MATERIAL SUPPLIED —

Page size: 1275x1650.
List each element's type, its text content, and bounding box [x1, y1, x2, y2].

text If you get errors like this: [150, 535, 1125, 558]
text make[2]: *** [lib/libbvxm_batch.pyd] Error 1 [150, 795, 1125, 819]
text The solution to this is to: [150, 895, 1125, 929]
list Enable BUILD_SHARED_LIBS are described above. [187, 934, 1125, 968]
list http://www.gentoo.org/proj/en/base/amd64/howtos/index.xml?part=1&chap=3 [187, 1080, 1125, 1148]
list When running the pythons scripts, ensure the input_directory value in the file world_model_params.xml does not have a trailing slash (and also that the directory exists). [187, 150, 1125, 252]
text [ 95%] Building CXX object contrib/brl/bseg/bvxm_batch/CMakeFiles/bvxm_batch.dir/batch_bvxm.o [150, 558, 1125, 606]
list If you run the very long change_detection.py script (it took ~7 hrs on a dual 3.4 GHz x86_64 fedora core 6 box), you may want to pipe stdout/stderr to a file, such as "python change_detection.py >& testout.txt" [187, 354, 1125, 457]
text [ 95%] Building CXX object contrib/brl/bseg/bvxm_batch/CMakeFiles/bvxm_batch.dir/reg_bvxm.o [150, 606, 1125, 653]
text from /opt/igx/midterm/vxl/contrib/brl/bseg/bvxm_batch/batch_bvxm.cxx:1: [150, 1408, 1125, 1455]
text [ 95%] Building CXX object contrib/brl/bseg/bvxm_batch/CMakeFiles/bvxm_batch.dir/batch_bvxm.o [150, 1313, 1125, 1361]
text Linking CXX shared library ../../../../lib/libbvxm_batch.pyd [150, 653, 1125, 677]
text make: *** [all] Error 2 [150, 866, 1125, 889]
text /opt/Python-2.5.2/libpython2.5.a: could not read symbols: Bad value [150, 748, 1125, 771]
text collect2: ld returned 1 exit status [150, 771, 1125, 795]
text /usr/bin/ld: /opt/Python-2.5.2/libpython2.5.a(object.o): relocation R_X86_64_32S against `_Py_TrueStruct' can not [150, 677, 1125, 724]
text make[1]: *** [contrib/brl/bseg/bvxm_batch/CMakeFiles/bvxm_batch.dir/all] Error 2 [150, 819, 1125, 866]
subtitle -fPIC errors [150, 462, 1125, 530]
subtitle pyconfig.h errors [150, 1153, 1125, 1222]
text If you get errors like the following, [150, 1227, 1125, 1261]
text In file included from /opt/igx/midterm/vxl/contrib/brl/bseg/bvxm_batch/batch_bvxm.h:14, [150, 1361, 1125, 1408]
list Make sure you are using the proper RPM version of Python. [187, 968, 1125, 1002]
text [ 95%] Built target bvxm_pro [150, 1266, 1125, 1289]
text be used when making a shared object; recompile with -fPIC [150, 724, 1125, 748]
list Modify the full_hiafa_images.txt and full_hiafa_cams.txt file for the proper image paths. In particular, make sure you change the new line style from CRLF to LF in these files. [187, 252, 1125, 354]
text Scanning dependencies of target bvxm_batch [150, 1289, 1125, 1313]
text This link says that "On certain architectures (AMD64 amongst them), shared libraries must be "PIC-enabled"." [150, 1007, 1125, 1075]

EXERCISE DESCRIPTION — Reproduce the records above exactly as they appear.

TASK ANSWER —
Page size: 1275x1650.
List each element's type, its text content, and bounding box [x1, y1, x2, y2].

text If you get errors like this: [150, 535, 1125, 558]
text make[2]: *** [lib/libbvxm_batch.pyd] Error 1 [150, 795, 1125, 819]
text The solution to this is to: [150, 895, 1125, 929]
list Enable BUILD_SHARED_LIBS are described above. [187, 934, 1125, 968]
list http://www.gentoo.org/proj/en/base/amd64/howtos/index.xml?part=1&chap=3 [187, 1080, 1125, 1148]
list When running the pythons scripts, ensure the input_directory value in the file world_model_params.xml does not have a trailing slash (and also that the directory exists). [187, 150, 1125, 252]
text [ 95%] Building CXX object contrib/brl/bseg/bvxm_batch/CMakeFiles/bvxm_batch.dir/batch_bvxm.o [150, 558, 1125, 606]
list If you run the very long change_detection.py script (it took ~7 hrs on a dual 3.4 GHz x86_64 fedora core 6 box), you may want to pipe stdout/stderr to a file, such as "python change_detection.py >& testout.txt" [187, 354, 1125, 457]
text [ 95%] Building CXX object contrib/brl/bseg/bvxm_batch/CMakeFiles/bvxm_batch.dir/reg_bvxm.o [150, 606, 1125, 653]
text from /opt/igx/midterm/vxl/contrib/brl/bseg/bvxm_batch/batch_bvxm.cxx:1: [150, 1408, 1125, 1455]
text [ 95%] Building CXX object contrib/brl/bseg/bvxm_batch/CMakeFiles/bvxm_batch.dir/batch_bvxm.o [150, 1313, 1125, 1361]
text Linking CXX shared library ../../../../lib/libbvxm_batch.pyd [150, 653, 1125, 677]
text make: *** [all] Error 2 [150, 866, 1125, 889]
text /opt/Python-2.5.2/libpython2.5.a: could not read symbols: Bad value [150, 748, 1125, 771]
text collect2: ld returned 1 exit status [150, 771, 1125, 795]
text /usr/bin/ld: /opt/Python-2.5.2/libpython2.5.a(object.o): relocation R_X86_64_32S against `_Py_TrueStruct' can not [150, 677, 1125, 724]
text make[1]: *** [contrib/brl/bseg/bvxm_batch/CMakeFiles/bvxm_batch.dir/all] Error 2 [150, 819, 1125, 866]
subtitle -fPIC errors [150, 462, 1125, 530]
subtitle pyconfig.h errors [150, 1153, 1125, 1222]
text If you get errors like the following, [150, 1227, 1125, 1261]
text In file included from /opt/igx/midterm/vxl/contrib/brl/bseg/bvxm_batch/batch_bvxm.h:14, [150, 1361, 1125, 1408]
list Make sure you are using the proper RPM version of Python. [187, 968, 1125, 1002]
text [ 95%] Built target bvxm_pro [150, 1266, 1125, 1289]
text be used when making a shared object; recompile with -fPIC [150, 724, 1125, 748]
list Modify the full_hiafa_images.txt and full_hiafa_cams.txt file for the proper image paths. In particular, make sure you change the new line style from CRLF to LF in these files. [187, 252, 1125, 354]
text Scanning dependencies of target bvxm_batch [150, 1289, 1125, 1313]
text This link says that "On certain architectures (AMD64 amongst them), shared libraries must be "PIC-enabled"." [150, 1007, 1125, 1075]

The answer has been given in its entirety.